START Records supplied

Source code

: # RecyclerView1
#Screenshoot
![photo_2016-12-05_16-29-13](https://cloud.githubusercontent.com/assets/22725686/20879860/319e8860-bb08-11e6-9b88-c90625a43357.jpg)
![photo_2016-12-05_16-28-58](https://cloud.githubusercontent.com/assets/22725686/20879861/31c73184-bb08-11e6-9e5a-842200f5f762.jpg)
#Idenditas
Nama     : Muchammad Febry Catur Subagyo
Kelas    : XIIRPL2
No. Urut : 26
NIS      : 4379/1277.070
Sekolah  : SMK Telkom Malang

END Records supplied

== Problem ==
From the first line to the last, restate the data above exactly.

== Exercise solution ==
Source code

: # RecyclerView1
#Screenshoot
![photo_2016-12-05_16-29-13](https://cloud.githubusercontent.com/assets/22725686/20879860/319e8860-bb08-11e6-9b88-c90625a43357.jpg)
![photo_2016-12-05_16-28-58](https://cloud.githubusercontent.com/assets/22725686/20879861/31c73184-bb08-11e6-9e5a-842200f5f762.jpg)
#Idenditas
Nama     : Muchammad Febry Catur Subagyo
Kelas    : XIIRPL2
No. Urut : 26
NIS      : 4379/1277.070
Sekolah  : SMK Telkom Malang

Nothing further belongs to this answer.